Problems associated with democracy
In my previous blog with the title “liberals versus conservatives” I explained the government and its responsibility to society and also how liberals and democrats believe the state should function in society. The blog was able to create public discourse on social media and that was the point of the article. To be consistent with sustaining the public discourse I will unpack on the problems that are associated with democracy.
Government exercises authority over people to create a society that is organised in a way that the elected officials envisage. There is a political struggle between different parties to lead in government as elected officials. The struggle varies in different countries and can either be armed or peaceful. The struggle is won by one party that represents an ideological view of a particular class, tribe, group or individuals and once inaugurated to lead in government the winning party has a responsibility to meet the expectations of its electorate. Let’s say party X won with 55% and party Y lost with 45% the social and economic policies of party X will be imposed on party Y. It is this factor of democracy that leads to social unrest and violent strikes because party Y resists the imposition of laws that they disagree with and do so by striking. Democracy is a chef of social unrest because every protest has an element of a political motive force. Another factor is that the voter turnout of eligible voters is very low in many countries. For example in 1994 85.53% of the eligible voters in South Africa voted, the figure has dropped to 59.34% in 2014 of eligible voters that voted. This is an indication that citizens are losing interest and faith in democracy to be able to address their pressing problems.
Parliaments are the backbone of all democracies and people are told that the parliament is a representation of everyone in the country. In reality the people are absent in the decision making in parliament and that creates disconnection between the people and the parliamentarians. The parliamentarians are also never punished it they do not implement laws and economic objectives that they promised people in the run-up to the elections. Each MP in South Africa represents 130 000 citizens however those MPs do not consult with each of the people they represent and mainly keep links with their respective political parties and get a mandate from their political parties. We are told that the parliament is a representation of the people but the mandate that parties carry are not from the people but from their respective parties. A parliament becomes the parliament of the winning party. Another problem is that votes can be bought by the rich and that disadvantages the poor as they are unable to compete in the elections.
A political party comprises of people who share the same belief, belong to the same region, have a common perception and a common interest. The party that wins the elections then imposes its values, believes and interest to the whole country.
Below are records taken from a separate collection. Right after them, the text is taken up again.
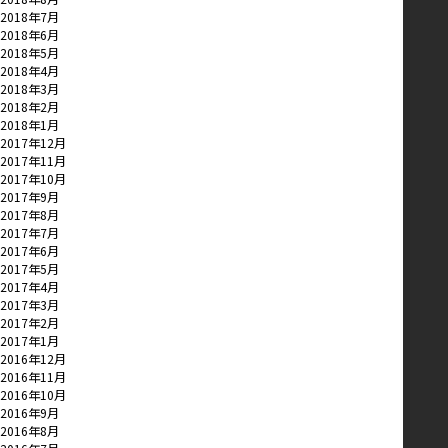
2018年7月
2018年6月
2018年5月
2018年4月
2018年3月
2018年2月
2018年1月
2017年12月
2017年11月
2017年10月
2017年9月
2017年8月
2017年7月
2017年6月
2017年5月
2017年4月
2017年3月
2017年2月
2017年1月
2016年12月
2016年11月
2016年10月
2016年9月
2016年8月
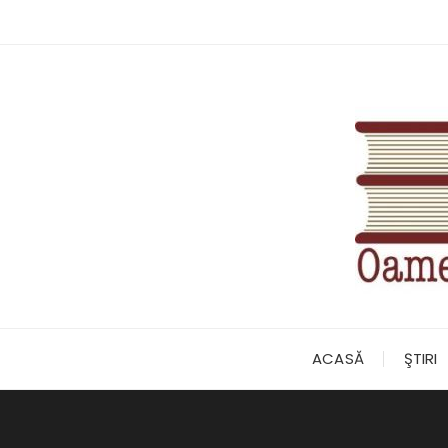
Skip
to
content
ACASĂ
ŞTIRI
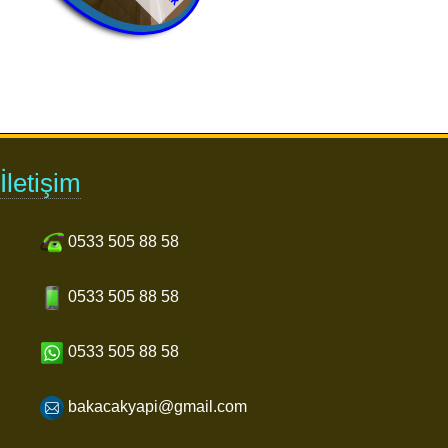
İletişim
0533 505 88 58
0533 505 88 58
0533 505 88 58
bakacakyapi@gmail.com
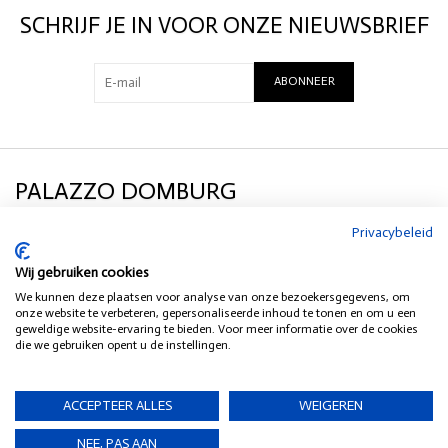
SCHRIJF JE IN VOOR ONZE NIEUWSBRIEF
ABONNEER
PALAZZO DOMBURG
Privacybeleid
KLANTENSERVICE
Wij gebruiken cookies
We kunnen deze plaatsen voor analyse van onze bezoekersgegevens, om
SOCIAL MEDIA
onze website te verbeteren, gepersonaliseerde inhoud te tonen en om u een
geweldige website-ervaring te bieden. Voor meer informatie over de cookies
die we gebruiken opent u de instellingen.
HEB JE EEN VRAAG?
ACCEPTEER ALLES
WEIGEREN
NEE, PAS AAN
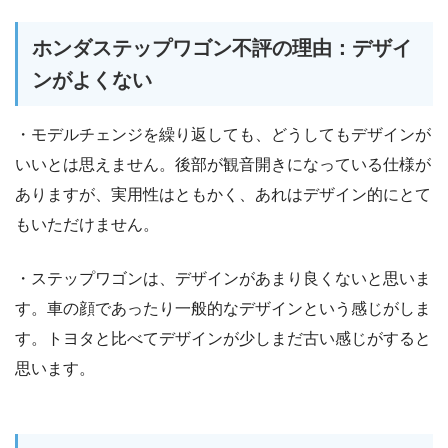
ホンダステップワゴン不評の理由：デザイ
ンがよくない
・モデルチェンジを繰り返しても、どうしてもデザインが
いいとは思えません。後部が観音開きになっている仕様が
ありますが、実用性はともかく、あれはデザイン的にとて
もいただけません。
・ステップワゴンは、デザインがあまり良くないと思いま
す。車の顔であったり一般的なデザインという感じがしま
す。トヨタと比べてデザインが少しまだ古い感じがすると
思います。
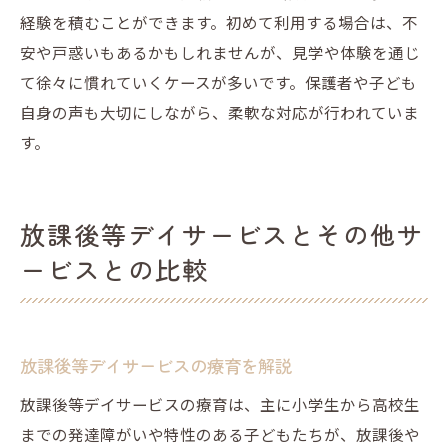
経験を積むことができます。初めて利用する場合は、不
安や戸惑いもあるかもしれませんが、見学や体験を通じ
て徐々に慣れていくケースが多いです。保護者や子ども
自身の声も大切にしながら、柔軟な対応が行われていま
す。
放課後等デイサービスとその他サ
ービスとの比較
放課後等デイサービスの療育を解説
放課後等デイサービスの療育は、主に小学生から高校生
までの発達障がいや特性のある子どもたちが、放課後や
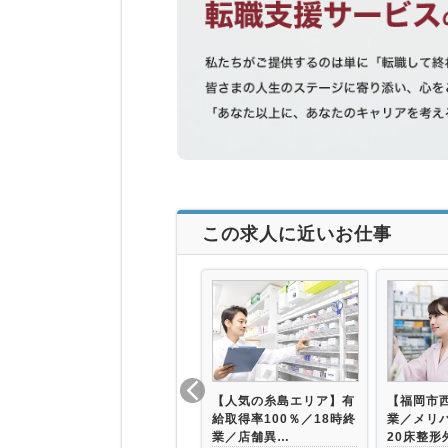
この求人に近いお仕事
【人気の糸島エリア】有
【福岡市西
給取得率100％／18時終
業／メリ
業／店舗異…
20床整形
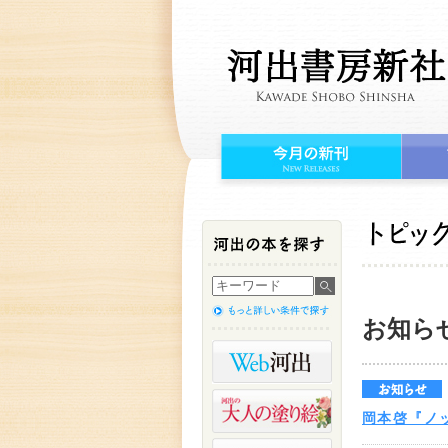
お知らせ
岡本啓『ノ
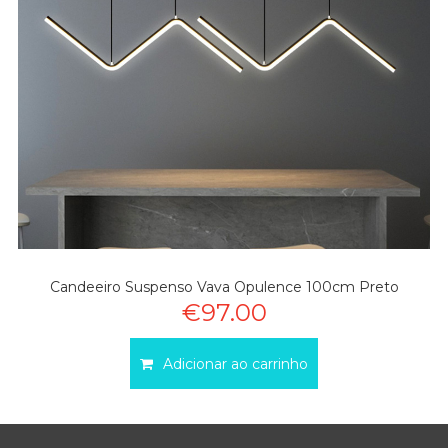
Candeeiro Suspenso Vava Opulence 100cm Preto
€97.00
Adicionar ao carrinho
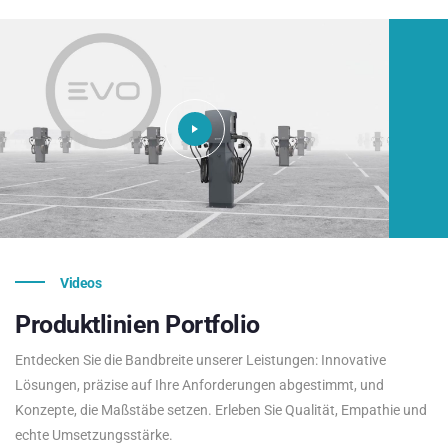
Videos
Produktlinien
Portfolio
Entdecken Sie die Bandbreite unserer Leistungen: Innovative
Lösungen, präzise auf Ihre Anforderungen abgestimmt, und
Konzepte, die Maßstäbe setzen. Erleben Sie Qualität, Empathie und
echte Umsetzungsstärke.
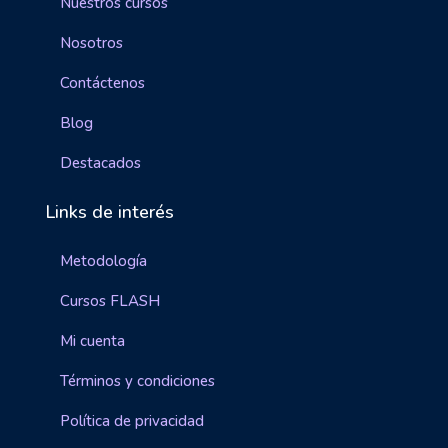
Nuestros cursos
Nosotros
Contáctenos
Blog
Destacados
Links de interés
Metodología
Cursos FLASH
Mi cuenta
Términos y condiciones
Política de privacidad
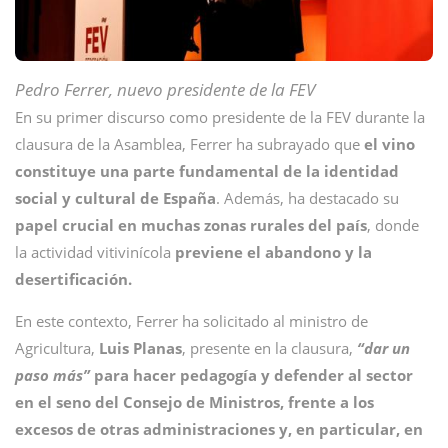
Pedro Ferrer, nuevo presidente de la FEV
En su primer discurso como presidente de la FEV durante la
clausura de la Asamblea, Ferrer ha subrayado que
el vino
constituye una parte fundamental de la identidad
social y cultural de España
. Además, ha destacado su
papel crucial en muchas zonas rurales del país
, donde
la actividad vitivinícola
previene el abandono y la
desertificación.
En este contexto, Ferrer ha solicitado al ministro de
Agricultura,
Luis Planas
, presente en la clausura,
“dar un
paso más”
para hacer pedagogía y defender al sector
en el seno del Consejo de Ministros, frente a los
excesos de otras administraciones y, en particular, en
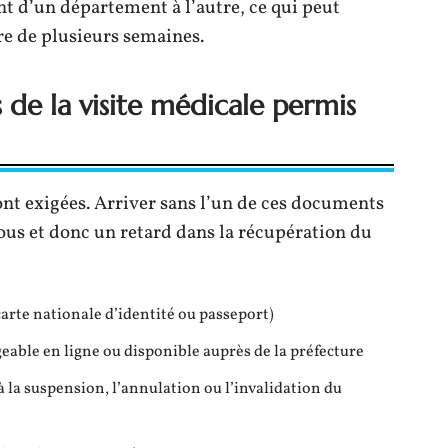
nt d’un département à l’autre, ce qui peut
re de plusieurs semaines.
 de la visite médicale permis
sont exigées. Arriver sans l’un de ces documents
ous et donc un retard dans la récupération du
carte nationale d’identité ou passeport)
eable en ligne ou disponible auprès de la préfecture
 à la suspension, l’annulation ou l’invalidation du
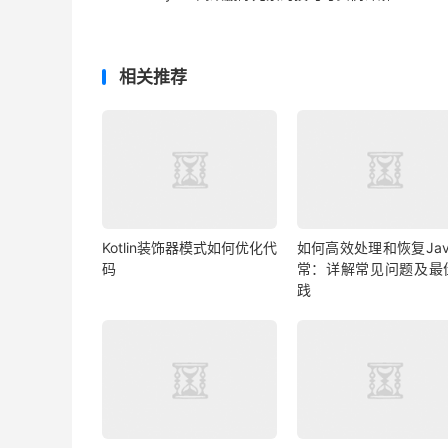
相关推荐
Kotlin装饰器模式如何优化代
如何高效处理和恢复Jav
码
常：详解常见问题及最
践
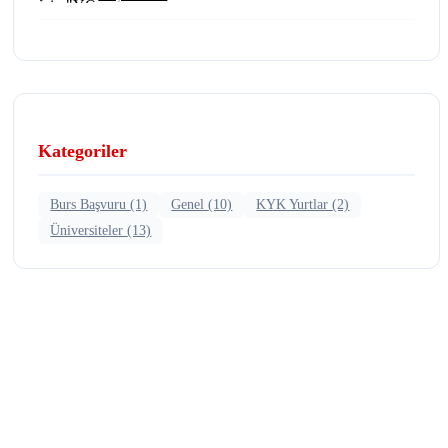
Kategoriler
Burs Başvuru
(1)
Genel
(10)
KYK Yurtlar
(2)
Üniversiteler
(13)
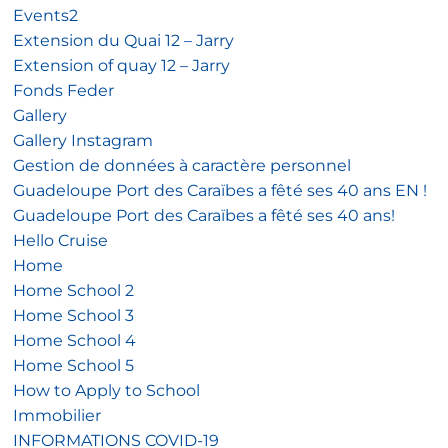
Events2
Extension du Quai 12 – Jarry
Extension of quay 12 – Jarry
Fonds Feder
Gallery
Gallery Instagram
Gestion de données à caractère personnel
Guadeloupe Port des Caraïbes a fêté ses 40 ans EN !
Guadeloupe Port des Caraïbes a fêté ses 40 ans!
Hello Cruise
Home
Home School 2
Home School 3
Home School 4
Home School 5
How to Apply to School
Immobilier
INFORMATIONS COVID-19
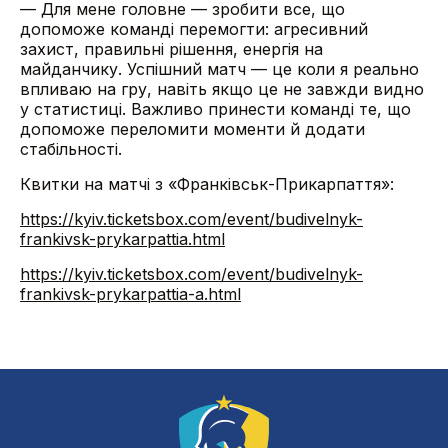
— Для мене головне — зробити все, що
допоможе команді перемогти: агресивний
захист, правильні рішення, енергія на
майданчику. Успішний матч — це коли я реально
впливаю на гру, навіть якщо це не завжди видно
у статистиці. Важливо принести команді те, що
допоможе переломити моменти й додати
стабільності.
Квитки на матчі з «Франківськ-Прикарпаття»:
https://kyiv.ticketsbox.com/event/budivelnyk-
frankivsk-prykarpattia.html
https://kyiv.ticketsbox.com/event/budivelnyk-
frankivsk-prykarpattia-a.html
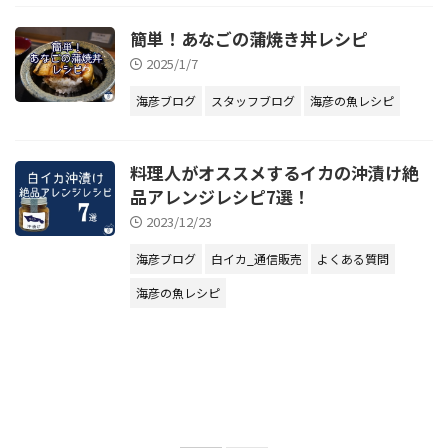
簡単！あなごの蒲焼き丼レシピ
2025/1/7
海彦ブログ
スタッフブログ
海彦の魚レシピ
料理人がオススメするイカの沖漬け絶
品アレンジレシピ7選！
2023/12/23
海彦ブログ
白イカ_通信販売
よくある質問
海彦の魚レシピ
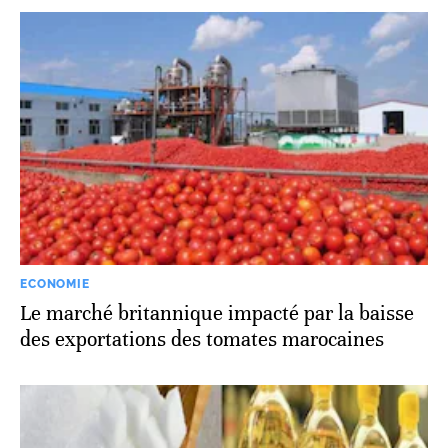
ECONOMIE
Le marché britannique impacté par la baisse
des exportations des tomates marocaines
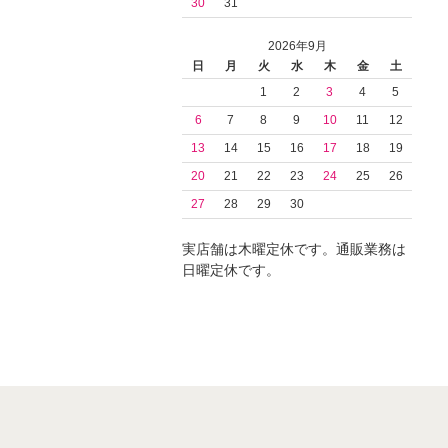
30
31
2026年9月
日
月
火
水
木
金
土
1
2
3
4
5
6
7
8
9
10
11
12
13
14
15
16
17
18
19
20
21
22
23
24
25
26
27
28
29
30
実店舗は木曜定休です。通販業務は
日曜定休です。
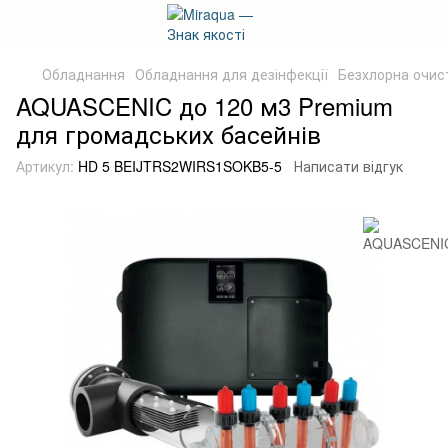
Обладнання
Обладнання для дезінфекції
Безхлорна очис
AQUASCENIC до 120 м3 Premium
для громадських басейнів
Артикул:
HD 5 BEIJTRS2WIRS1SOKB5-5
Написати відгук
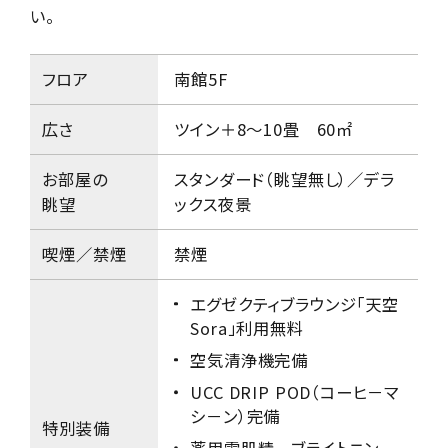
い。
フロア
南館5F
広さ
ツイン＋8～10畳 60㎡
お部屋の
スタンダード（眺望無し）／デラ
眺望
ックス夜景
喫煙／禁煙
禁煙
エグゼクティブラウンジ「天空
Sora」利用無料
空気清浄機完備
UCC DRIP POD（コーヒ－マ
シ－ン）完備
特別装備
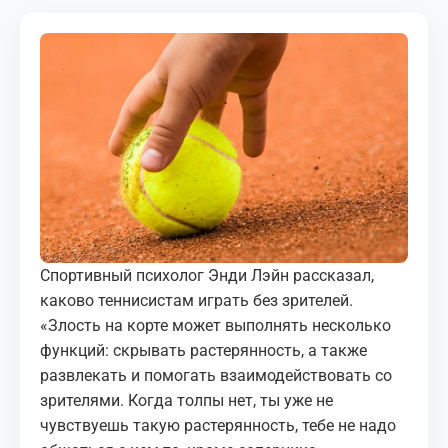
МЕДИА
КОРТЫ
КОНТАКТЫ
UZ-PIN
Спортивный психолог Энди Лэйн рассказал,
каково теннисистам играть без зрителей.
«Злость на корте может выполнять несколько
функций: скрывать растерянность, а также
развлекать и помогать взаимодействовать со
зрителями. Когда толпы нет, ты уже не
чувствуешь такую растерянность, тебе не надо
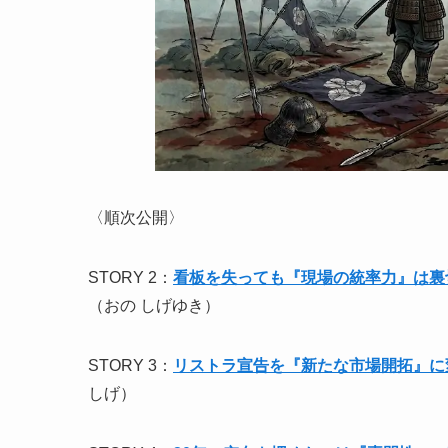
〈順次公開〉
STORY 2：
看板を失っても『現場の統率力』は裏
（おの しげゆき）
STORY 3：
リストラ宣告を『新たな市場開拓』に
しげ）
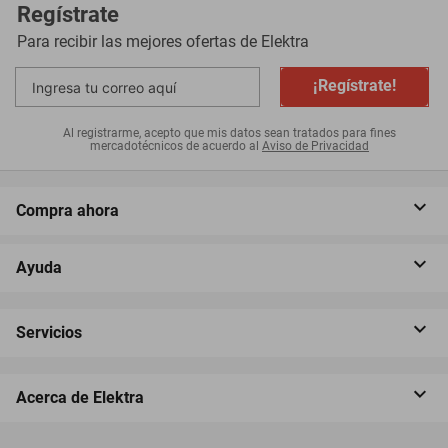
Regístrate
Para recibir las mejores ofertas de
Elektra
¡Regístrate!
Al registrarme, acepto que mis datos sean tratados para fines
mercadotécnicos de acuerdo al
Aviso de Privacidad
Compra ahora
Ayuda
Servicios
Acerca de Elektra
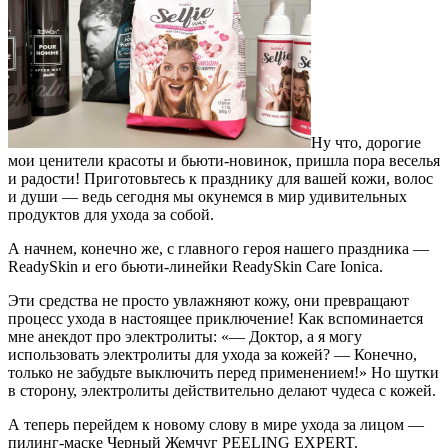
Ну что, дорогие
мои ценители красоты и бьюти-новинок, пришла пора веселья
и радости! Приготовьтесь к празднику для вашей кожи, волос
и души — ведь сегодня мы окунемся в мир удивительных
продуктов для ухода за собой.
А начнем, конечно же, с главного героя нашего праздника —
ReadySkin и его бьюти-линейки ReadySkin Care Ionicа.
Эти средства не просто увлажняют кожу, они превращают
процесс ухода в настоящее приключение! Как вспоминается
мне анекдот про электролиты: «— Доктор, а я могу
использовать электролиты для ухода за кожей? — Конечно,
только не забудьте выключить перед применением!» Но шутки
в сторону, электролиты действительно делают чудеса с кожей.
А теперь перейдем к новому слову в мире ухода за лицом —
пилинг-маске Черный Жемчуг PEELING EXPERT.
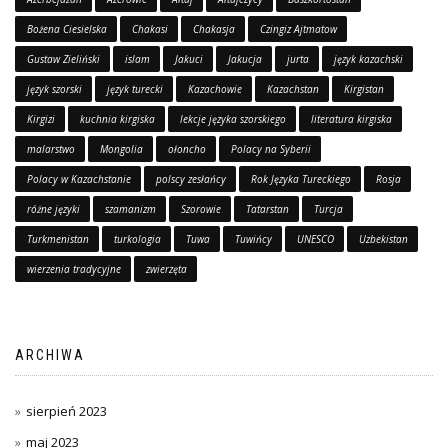
Bożena Ciesielska
Chakasi
Chakasja
Czingiz Ajtmatow
Gustaw Zieliński
islam
Jakuci
Jakucja
jurta
język kazachski
język szorski
język turecki
Kazachowie
Kazachstan
Kirgistan
Kirgizi
kuchnia kirgiska
lekcje języka szorskiego
literatura kirgiska
malarstwo
Mongolia
ołoncho
Polacy na Syberii
Polacy w Kazachstanie
polscy zesłańcy
Rok Języka Tureckiego
Rosja
różne języki
szamanizm
Szorowie
Tatarstan
Turcja
Turkmenistan
turkologia
Tuwa
Tuwińcy
UNESCO
Uzbekistan
wierzenia tradycyjne
zwierzęta
ARCHIWA
sierpień 2023
maj 2023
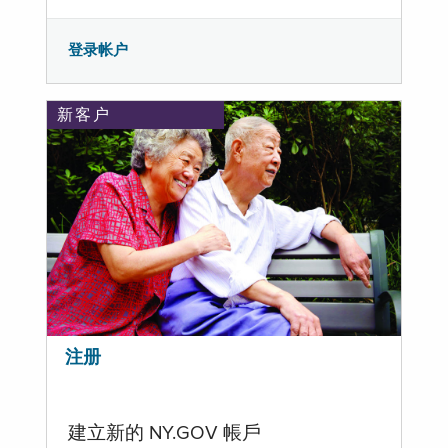
登录帐户
新客户
注册
建立新的 NY.GOV 帳戶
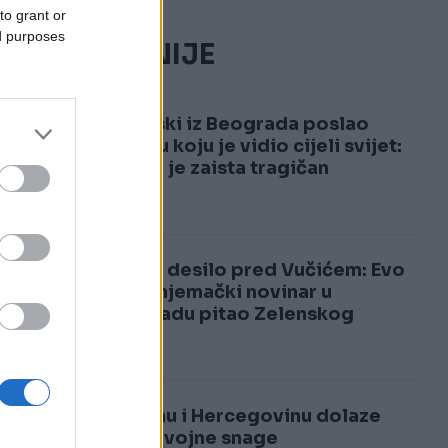
to grant or
ed purposes
NAJČITANIJE
1
Zelenski iz Beograda poslao
poruku koju je vidio cijeli svijet:
Povod je zaista tragičan
2
Sve se desilo pred Vučićem: Evo
šta je njemački novinar u
Beogradu pitao Zelenskog
U Bosnu i Hercegovinu dolaze
velike vojne snage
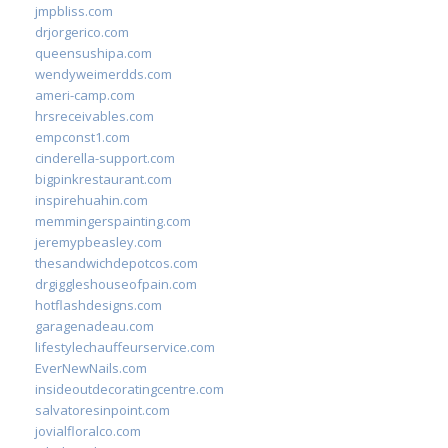
jmpbliss.com
drjorgerico.com
queensushipa.com
wendyweimerdds.com
ameri-camp.com
hrsreceivables.com
empconst1.com
cinderella-support.com
bigpinkrestaurant.com
inspirehuahin.com
memmingerspainting.com
jeremypbeasley.com
thesandwichdepotcos.com
drgiggleshouseofpain.com
hotflashdesigns.com
garagenadeau.com
lifestylechauffeurservice.com
EverNewNails.com
insideoutdecoratingcentre.com
salvatoresinpoint.com
jovialfloralco.com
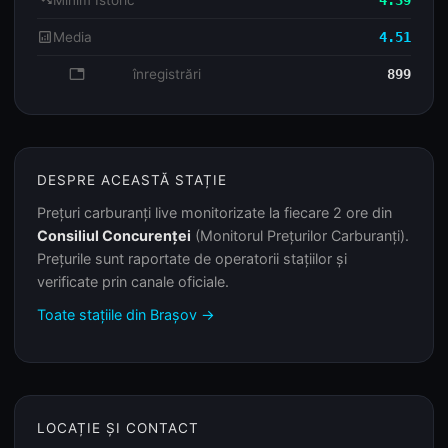
trending_down
Minim Istoric
4.39
analytics
Media
4.51
database
înregistrări
899
DESPRE ACEASTĂ STAȚIE
Prețuri carburanți live monitorizate la fiecare 2 ore din
Consiliul Concurenței
(Monitorul Prețurilor Carburanți).
Prețurile sunt raportate de operatorii stațiilor și
verificate prin canale oficiale.
Toate stațiile din Brașov →
LOCAȚIE ȘI CONTACT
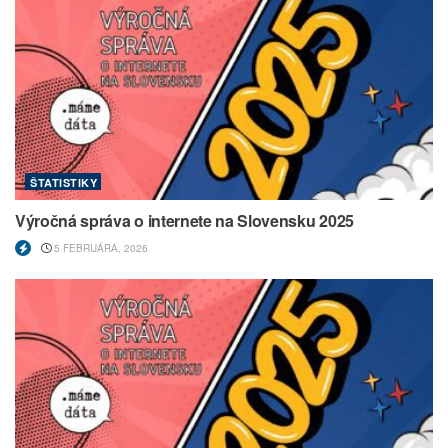
ŠTATISTIKY
Výročná správa o internete na Slovensku 2025
5 FEBRUÁRA, 2026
The people who live in a country have a diversity of interests, ideas, values and temperaments and the imposition by a party that won elections is not liked by many communities. The reason why political parties are formed is to rule over a nation and not only members of the party. The existence of many political parties intensifies the struggle for power to lead in government and these results in opposition parties attempting by all means to undermine the position of the party that rules by denouncing and criticising in public on everything. In some instances the opposition parties can raise a good solution in parliament to solve a social problem and the party that rules can use its majority to reject those great suggestions because they would not want to be seen as agreeing with the opposition. A ruling party agreeing with the opposition would give the opposition the ammunition to state in public that the ruling party is useless and does what they say and use that to get some votes of the ruling party. This battle between the parties can be at the expense of higher social issues being overlooked. Opposition parties always cast doubt on the ruling party even if the achievements and plans of the ruling party may be beneficial to society. This results in members of the society being the victims of the struggle of power between the political parties. This struggle is unfortunately very destructive to the society as a whole. Another problem is that parties can be bribed from either inside or outside.
These problems associated with democracy are not only South African problems but are a global phenomenon present in all democratic countries. I would like this article to spark a debate so feel free to comment and indicate whether you agree with my explanation or not. Most importantly I would like to get some suggestions from you on how these problems can be solved or if you believe that an alternative system of governance from democracy would be better for the nation.